Mbaye Aminata, Diallo Haby, Gnimadi Thibaut Armel Cherif, Kadio Kadio Jean Jacques Olivier, Soumah Abdoul Karim, Koivogui Joel Balle, Monemou Jean Louis, Povogui Moriba Kowa, Kaba Djiba, Hounmenou Castro, Serrano Laetitia, Butel Christelle, Nuñez Nicolas Fernandez, Vidal Nicole, Guichet Emilande, Delaporte Eric, Ayouba Ahidjo, Peeters Martine, Toure Abdoulaye, Keita Alpha Kabinet
Centre de Recherche et de Formation en Infectiologie de Guinée (CERFIG), Université Gamal Abder Nasser de Conakry, Conakry, Guinea.
TransVIHMI, University of Montpellier, Institut de Recherche pour le Développement (IRD), INSERM, Montpellier, France.
BMC Infect Dis. 2025 Jan 2;25(1):3. doi: 10.1186/s12879-024-10411-2.
Several variants of SARS-CoV-2 have a demonstrated impact on public health, including high and increased transmissibility, severity of infection, and immune escape. Therefore, this study aimed to determine the SARS-CoV-2 lineages and better characterize the dynamics of the pandemic during the different waves in Guinea.
Whole genome sequencing of 363 samples with PCR cycle threshold (Ct) values under thirty was undertaken between May 2020 and May 2023. The Illumina iSeq 100 technology was used. The sequences were then analyzed using the GeVarli pipeline to generate consensus sequences and variant calling. All sequences isolated in Guinea and available on GISAID were included in the analysis for phylogenetic tree and phylodynamic determination. Nextstain tools were used for these analyses. Statistical analysis was done using GraphPad Prism version 10.
The circulation of SARS-CoV-2 in Guinea can be distributed in three different periods. The first, lasting from May to June 2020, was characterized by lineages B1 and B.1.1. The second period, from January 2021 to July 2021, was characterized by the lineages B.1.1.7 (Alpha), AY.122, B.1.1.318, R1, B.1.525 and B.1.629. The third period, between December 2021 and May 2023, was characterized by the Omicron variant, with nine subvariant majorities found. In addition, detecting variants in the period out of their circulation was documented.

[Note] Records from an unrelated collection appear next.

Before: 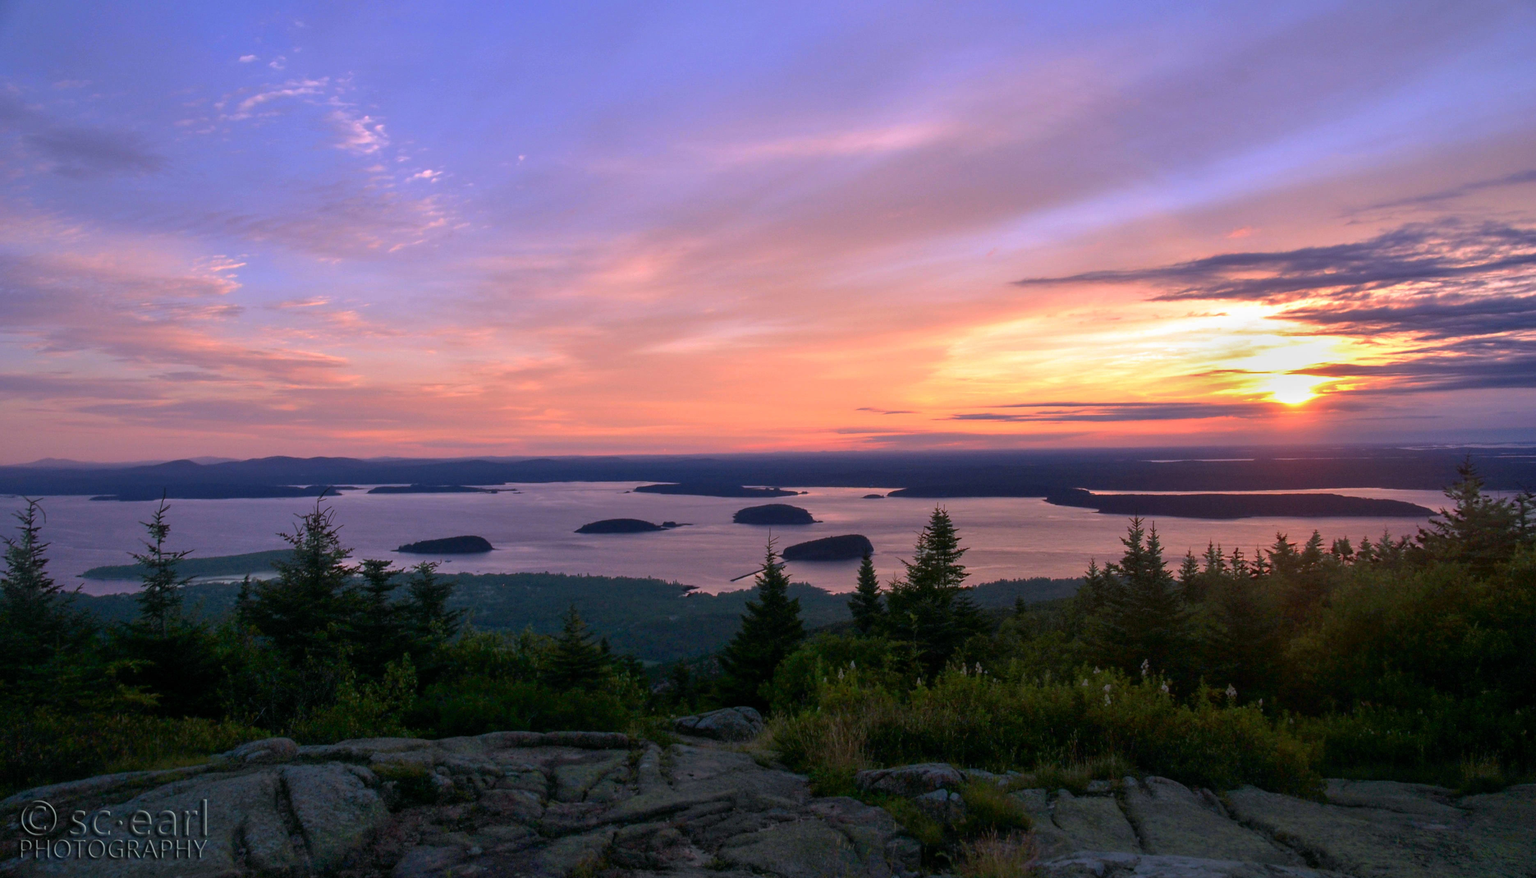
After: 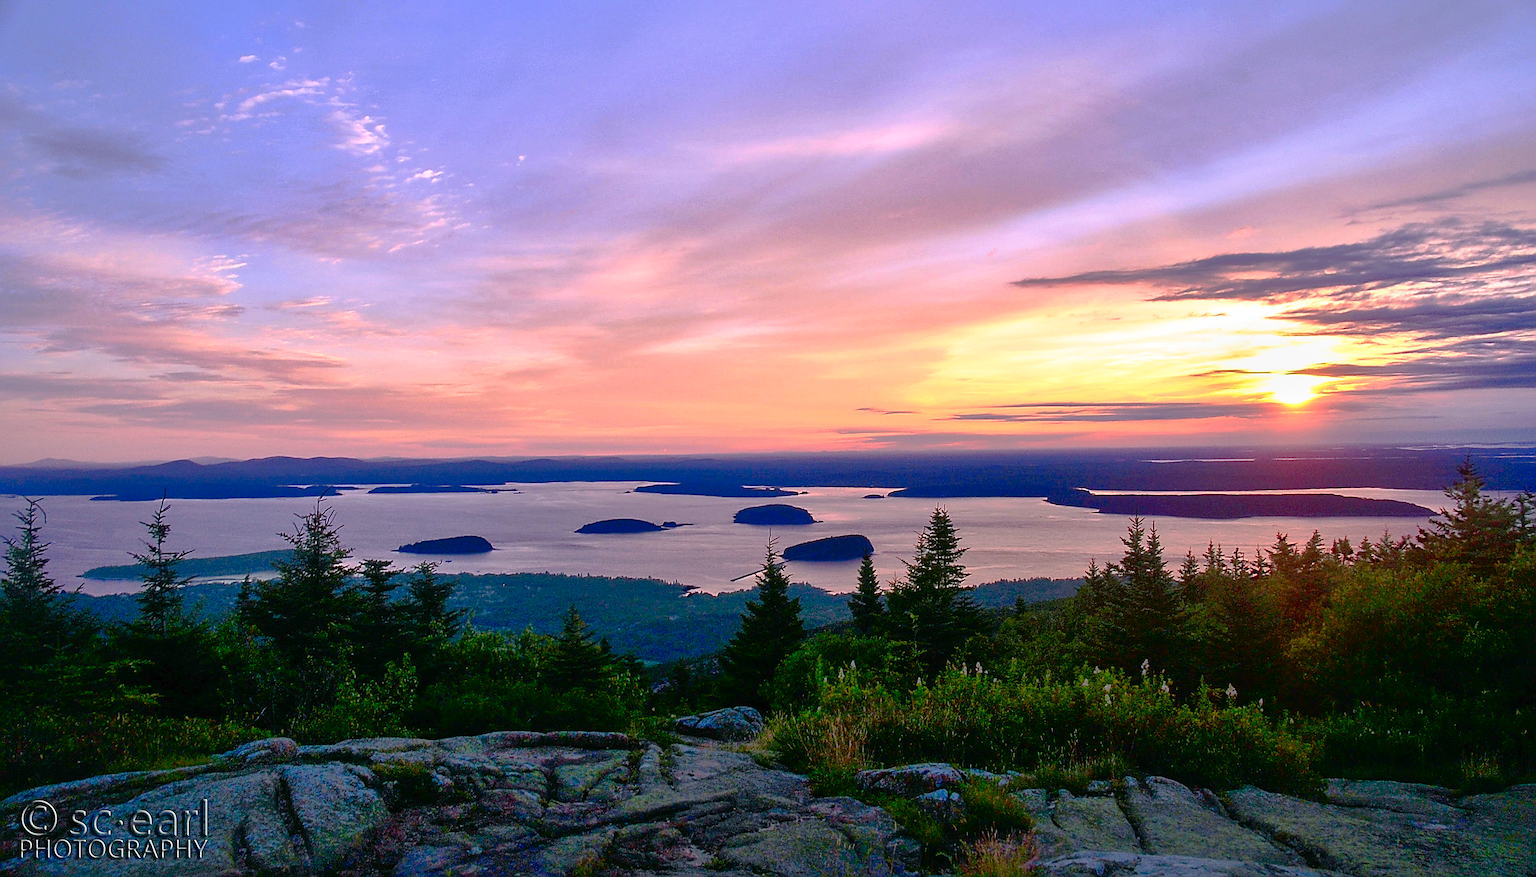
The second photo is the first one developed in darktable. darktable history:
shadows and highlights: on, module defaults
tone curve: curves: ch0 [(0, 0) (0.003, 0.007) (0.011, 0.011) (0.025, 0.021) (0.044, 0.04) (0.069, 0.07) (0.1, 0.129) (0.136, 0.187) (0.177, 0.254) (0.224, 0.325) (0.277, 0.398) (0.335, 0.461) (0.399, 0.513) (0.468, 0.571) (0.543, 0.624) (0.623, 0.69) (0.709, 0.777) (0.801, 0.86) (0.898, 0.953) (1, 1)], preserve colors none
levels: levels [0, 0.478, 1]
sharpen: amount 1.991
contrast brightness saturation: contrast 0.272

The importation and exportation investigation showed the strong movement viral association between Guinea and Senegal on the one hand and Guinea and Nigeria on the other.
In summary, this study contributes to understanding the epidemic dynamics of the disease by describing the significant variants that circulated in Guinee and the distribution of this variant in the population. It also shows the importation and exportation of the virus during the pandemic. Sub-sampling and degradation of samples for sequences were observed. Organization and collaboration between laboratories are needed for a good sample-collecting and storage system for future direction.
严重急性呼吸综合征冠状病毒2(SARS-CoV-2)的几种变体已被证明对公共卫生有影响,包括高传播性和传播性增加、感染严重性以及免疫逃逸。因此,本研究旨在确定SARS-CoV-2谱系,并更好地描述几内亚不同疫情波期间大流行的动态。
在2020年5月至2023年5月期间,对363份聚合酶链反应循环阈值(Ct)值低于30的样本进行了全基因组测序。使用了Illumina iSeq 100技术。然后使用GeVarli管道对序列进行分析,以生成共识序列并进行变异检测。在几内亚分离并可在全球共享流感数据倡议组织(GISAID)上获取的所有序列都被纳入系统发育树和系统发育动力学测定的分析中。使用Nextstain工具进行这些分析。使用GraphPad Prism 10版本进行统计分析。
SARS-CoV-2在几内亚的传播可分为三个不同时期。第一个时期从2020年5月持续到6月,其特征是B1和B.1.1谱系。第二个时期从2021年1月到2021年7月,其特征是B.1.1.7(阿尔法)、AY.122、B.1.1.318、R1、B.1.525和B.1.629谱系。第三个时期在2021年12月至2023年5月之间,其特征是奥密克戎变体,发现了9种主要亚变体。此外,还记录了在变体传播期之外检测到变体。进出口调查显示,一方面几内亚与塞内加尔之间,另一方面几内亚与尼日利亚之间存在强烈的病毒传播关联。
总之,本研究通过描述在几内亚传播的重要变体及其在人群中的分布,有助于了解该疾病的流行动态。它还显示了大流行期间病毒的进出口情况。观察到样本用于测序时的二次抽样和降解情况。为了建立良好的样本采集和储存系统以供未来参考,实验室之间需要进行组织和协作。